BLADE: Had you read the book when it came out or did you read it when you got the part?
ALDA: I read it when I was getting ready for the film, I’d heard about but didn’t read it until I was cast.
BLADE: Why did Christina never visit the set? I would have thought she’d have been at least curious.
ALDA: She told me the script was totally different and she just wanted to let it go. She and her husband, David Koontz, had written a script that was rejected so after Frank and Frank took over, she just felt she’d sold the rights, it was going to be what it was going to be and it was out of her hands so she had not interest in visiting the set.
BLADE: Why did you choose the self-publishing route for your book?
ALDA: I’d had it with an agent for almost two years and I just felt he wasn’t getting it out to the right people. I could have tried to find another agent but I thought, OK, that could be another two years. I learned things happen rather slowly in the publishing world, at least from my experience, and I felt this was the right time to put it out. Actually Christina Crawford was one person who encouraged me to self publish because she had done it after “Mommie Dearest.” … I thought, well, at least that way we’ll get it out into the world and I won’t be waiting and waiting and waiting. I’m glad I did it because at least I beat Faye.

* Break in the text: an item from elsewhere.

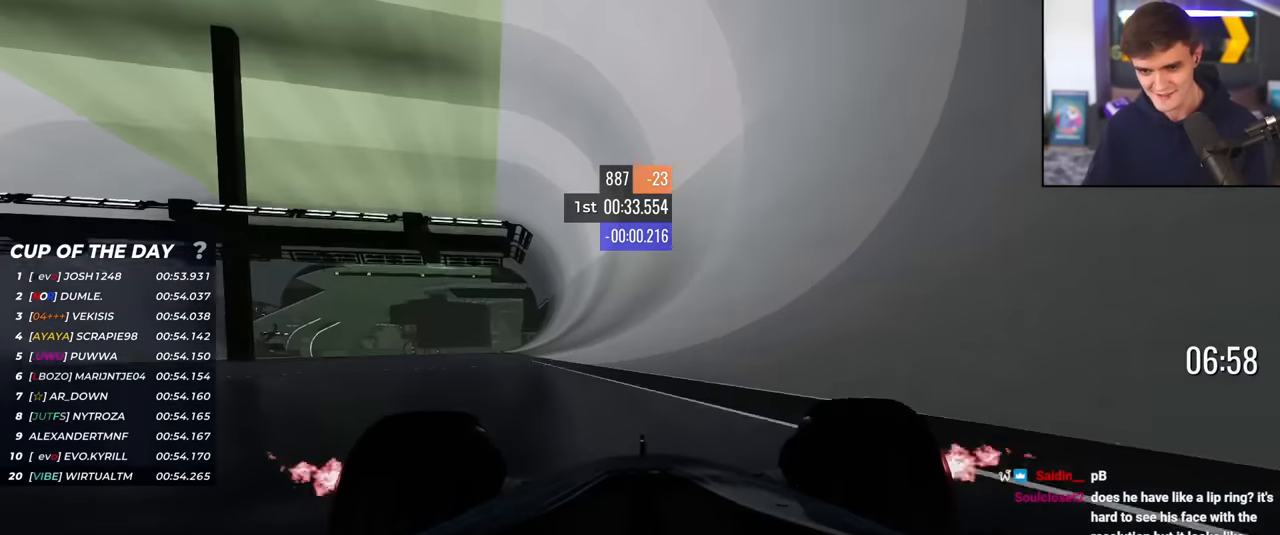
{"keys": ["up"], "events": [[84, "right", "down"], [134, "right", "up"], [317, "right", "down"], [468, "right", "up"]]}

BLADE: You write of how painful the makeup was on the film. How long did it take your face to fully heal after the film?
ALDA: About a month. Things are better with appliances now, but at the time with all that glue on your skin, it was really sore and red and tender.

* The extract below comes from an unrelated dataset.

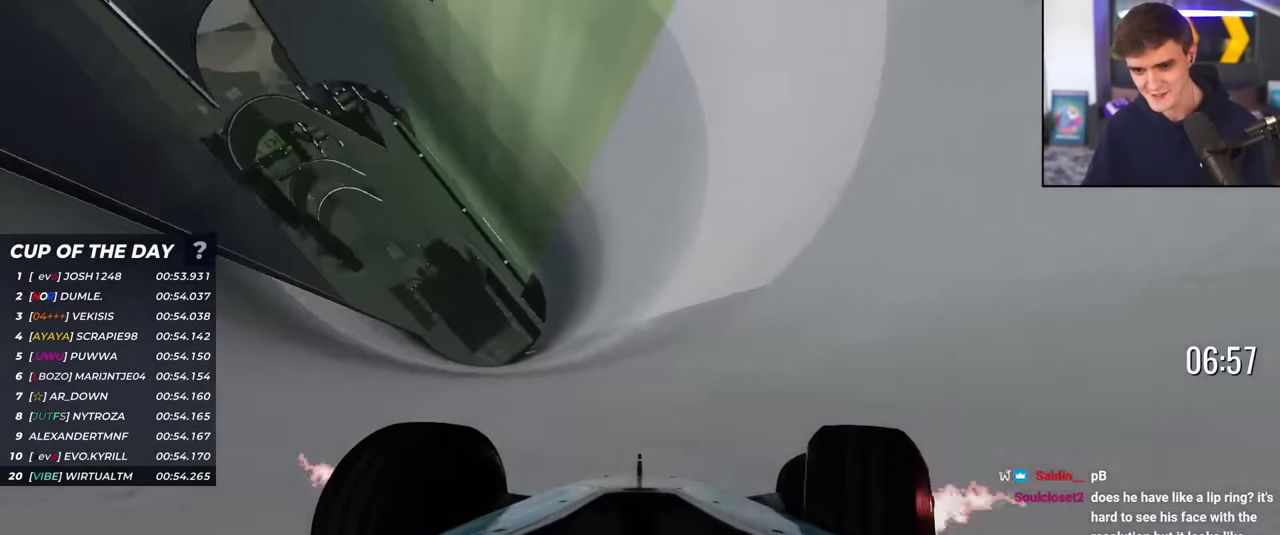
{"keys": ["up"], "events": [[50, "right", "down"], [200, "right", "up"], [300, "right", "down"], [434, "right", "up"]]}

BLADE: You said you knew of the film’s camp element immediately upon seeing it, but did you realize the gay element in that then too or did that come later?
ALDA: I didn’t really know that then, no. I think my first inkling to that was when I did the Town Hall show Mother’s Day with Joan about 10 years ago with Lypsinka, who is absolutely brilliant. Then, of course, about three years ago there was a show with Hedda Lettuce. She said, “Do you have any stories from ‘Mommie Dearest,’” and I said, “Yeah, I kept a journal.” She said, “Could you come read something from it,” so I went and read a few things. Then Marc Huestis called me two years ago and asked me to come to the Castro to read from it. I said, “Do you think anybody would be interested?” He said yes, so then at the Castor there were like 1,500 beautiful gay men and honestly just this wave of love that hit me and, wow, I still feel it in my heart, this love and support that came from the audience. I’m very emotional about it still. I read from my diary and they just went wild, they were so wonderful. So they were the first real audience and I thought, oh my God, I’ve got to publish this book. It hit me that people were really interested.
BLADE: Did you read Faye’s autobiography “Looking for Gatsby”?
ALDA: No. I went to Barnes & Noble to look at it. I thumbed through it but there didn’t seem to be much on “Mommie Dearest” so I didn’t buy it.
BLADE: What would you say if you were in an elevator with her?
ALDA: Hi. But she might not answer me because there were a lot of times on the set when she’d just walk right by. I’d be prepared for that.